Koudlam - ‘See You All’ (Luv Luv Luv)
Crikey me, Koudlam is drunk, he is the man with the rolling eyeballs and the floppy ball-head that’s too heavy for the body it is plonked on. 'See You All' is this week’s French Entry and though I probably won’t listen to it in the weeks of the future where I am not paid to, an amusing drunk vocal is still an amusing drunk vocal whichever way you look at it and even though really drunk people (especially when they call you at five in the morning to profess they interest) are the worst sort of people on the face of the planet. Human men, here is some advice, do not do this. It’s only charming when WE DO IT.
The Beets - ‘Time Brought Age’ / ‘Pick Another Corner’ (Captured Tracks)

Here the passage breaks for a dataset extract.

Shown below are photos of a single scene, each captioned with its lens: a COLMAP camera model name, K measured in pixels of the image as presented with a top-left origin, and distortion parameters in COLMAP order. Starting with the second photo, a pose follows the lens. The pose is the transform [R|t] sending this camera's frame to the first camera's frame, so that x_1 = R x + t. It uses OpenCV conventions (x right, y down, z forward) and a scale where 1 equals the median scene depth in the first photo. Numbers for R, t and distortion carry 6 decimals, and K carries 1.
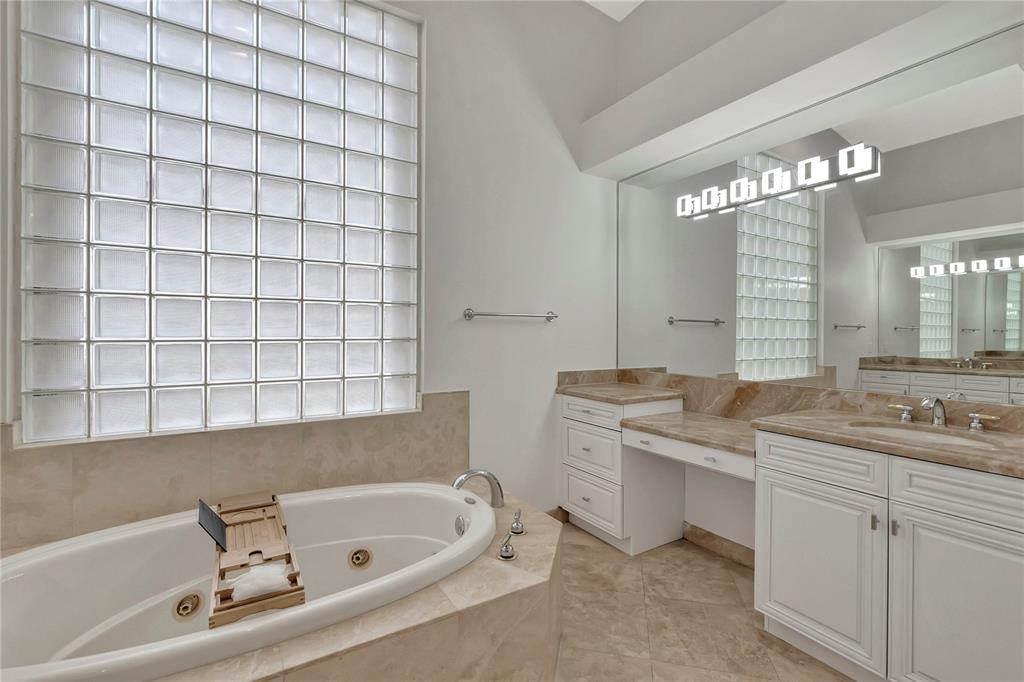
lens RADIAL K [[450.6, 0, 507.2], [0, 450.6, 334.2], [0, 0, 1]] dist [-0.003482, 0.000462]
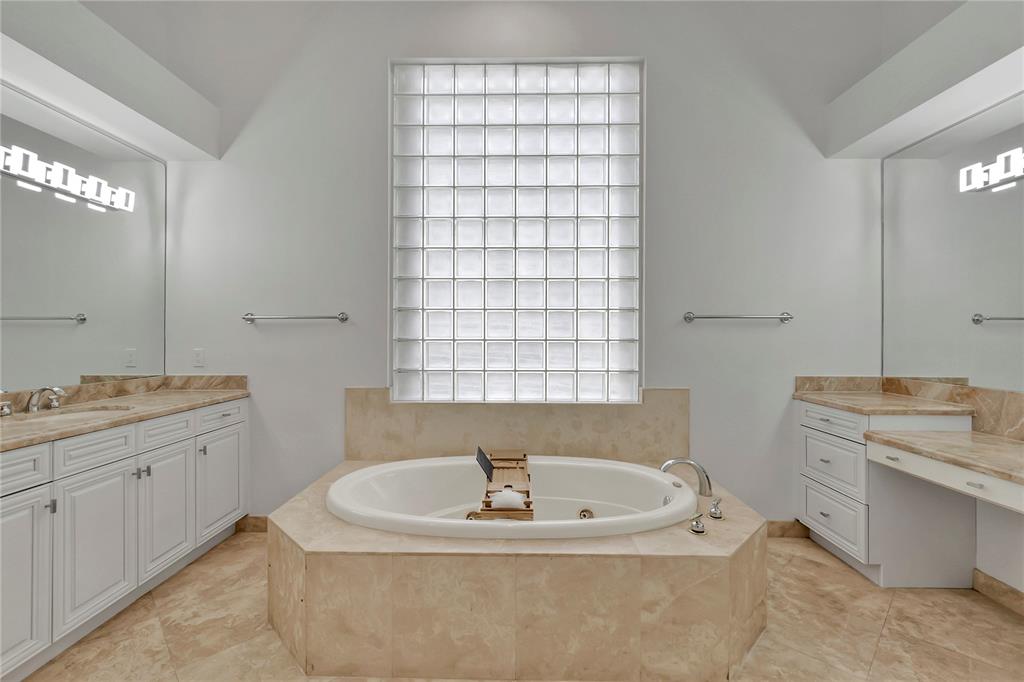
lens RADIAL K [[450.6, 0, 514.1], [0, 450.6, 337.7], [0, 0, 1]] dist [-0.003482, 0.000462]
pose [[0.850316, 0.003038, -0.526264, 0.144950], [-0.002007, 0.999995, 0.002530, 0.002893], [0.526269, -0.001095, 0.850317, -0.148649]]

The Beets are from New York which is in the Americas, and where everyone eats burgers for breakfast, lunch and dinner, except in New York they have them ‘on rye’. ‘On rye’ is very a big thing for them; even shoes are sold on it but you don’t eat them; that would be madness, pure and simple. ‘Time Brought Age’ is the exception to this rule because it is not about rye, and is instead a wheedling excursion that sounds slighter than it really is; I wor hooked-in cleverly by the Wigan-Casino-by-way-of-Brooklyn stylings of 'Pick Another Corner' but I stayed for the A. You know, if I had a knife sharp enough to cut a seven in two so that I got ‘Pick Another Corner’, I would then give ‘Time Brought Age’ to a serious boy who can’t (or won’t) admit to liking pop tunes - because if you admit you like pop tunes, you run the risk of people thinking you are U-grade dim. But you can’t cut it - no knife is sharp enough and nobody in my house is mean enough to snap a record in half like a Solomon, unless it is by Pink Floyd. Well done The Beets, you can stay.